Une prise de position dont se félicite ADF. « Nous sommes ravis de voir que le Danemark l’a fait de façon très officielle, car nous poussons à cela depuis très très longtemps », indique Nelly Grassin. Elle plaide ainsi pour un plus grand nombre de bâtiments présents dans le golfe de Guinée afin qu’ils puissent « quadriller la zone » et « intervenir plus rapidement », « surtout qu’on se rend compte, ces dernières années, que les pirates vont de plus en plus loin », sortant largement des eaux territoriales.

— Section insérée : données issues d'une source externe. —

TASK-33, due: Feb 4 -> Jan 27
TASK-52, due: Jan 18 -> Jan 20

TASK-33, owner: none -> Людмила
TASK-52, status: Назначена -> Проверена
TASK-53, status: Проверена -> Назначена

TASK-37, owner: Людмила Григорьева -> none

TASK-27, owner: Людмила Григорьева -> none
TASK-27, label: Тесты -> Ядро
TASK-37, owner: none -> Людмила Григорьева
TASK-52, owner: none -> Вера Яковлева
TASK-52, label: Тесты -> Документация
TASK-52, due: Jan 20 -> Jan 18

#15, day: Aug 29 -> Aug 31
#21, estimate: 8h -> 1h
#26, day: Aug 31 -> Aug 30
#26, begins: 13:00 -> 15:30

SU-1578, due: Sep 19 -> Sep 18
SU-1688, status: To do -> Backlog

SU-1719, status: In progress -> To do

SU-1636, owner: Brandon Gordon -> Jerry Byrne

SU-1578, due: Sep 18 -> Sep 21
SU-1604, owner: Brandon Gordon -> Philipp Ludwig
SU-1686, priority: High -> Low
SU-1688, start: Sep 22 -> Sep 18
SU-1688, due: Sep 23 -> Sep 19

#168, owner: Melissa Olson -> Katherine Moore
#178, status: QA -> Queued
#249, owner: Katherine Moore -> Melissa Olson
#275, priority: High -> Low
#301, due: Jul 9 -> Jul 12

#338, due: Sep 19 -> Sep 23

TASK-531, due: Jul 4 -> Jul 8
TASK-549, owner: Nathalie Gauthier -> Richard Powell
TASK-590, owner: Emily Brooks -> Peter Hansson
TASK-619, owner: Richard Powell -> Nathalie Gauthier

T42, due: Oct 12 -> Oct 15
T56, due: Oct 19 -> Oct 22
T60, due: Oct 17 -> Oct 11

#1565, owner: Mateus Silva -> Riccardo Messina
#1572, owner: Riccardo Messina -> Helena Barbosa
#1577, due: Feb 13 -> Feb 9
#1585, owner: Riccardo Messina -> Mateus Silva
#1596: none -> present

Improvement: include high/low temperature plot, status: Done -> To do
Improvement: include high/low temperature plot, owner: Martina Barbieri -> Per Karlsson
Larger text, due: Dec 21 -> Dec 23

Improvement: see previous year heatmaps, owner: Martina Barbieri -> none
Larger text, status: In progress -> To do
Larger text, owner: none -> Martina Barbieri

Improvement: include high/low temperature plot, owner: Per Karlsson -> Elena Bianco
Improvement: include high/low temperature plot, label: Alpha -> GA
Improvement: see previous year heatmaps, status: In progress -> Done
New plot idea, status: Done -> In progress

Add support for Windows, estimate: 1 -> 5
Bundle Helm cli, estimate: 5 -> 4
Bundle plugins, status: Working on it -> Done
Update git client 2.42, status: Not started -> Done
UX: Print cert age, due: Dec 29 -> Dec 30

Ainsi, la présence de la frégate italienne Federico Martinengo avait permis de mettre en déroute des pirates qui s’étaient attaqués au chimiquier Torm Alexandr, en novembre dernier. Toutefois, elle était parvenue trop tard pour aider l’équipage du Zhen Hua 7, un navire chinois de transport de colis lourd. Quatorze marins avaient été enlevés.

En attendant, Nelly Grassin rappelle que les armateurs français échangent régulièrement avec la Marine nationale au sein d'un groupe dédié pour obtenir des éléments de contexte, faire des retours d'expérience et discuter des pratiques efficaces à mettre en place. Signe de la préoccupation que suscite ce sujet dans l'industrie, une récente réunion a rassemblé huit compagnies. De plus, pour se prémunir des attaques, les armateurs ont recours à des « équipements de protections, navires d'escortes ou gardes armés » : « Cela a de lourds impacts économiques, mais ce n’est même pas la question, qui est la survie de leurs marins quand ils travaillent dans ces zones là. Mais aujourd’hui, on voit bien que ce n’est pas suffisant, les pirates pénètrent jusque dans les citadelles, derniers lieux de protection des marins. Il est vraiment temps, qu’il y ait une coordination européenne qui se mette en place ».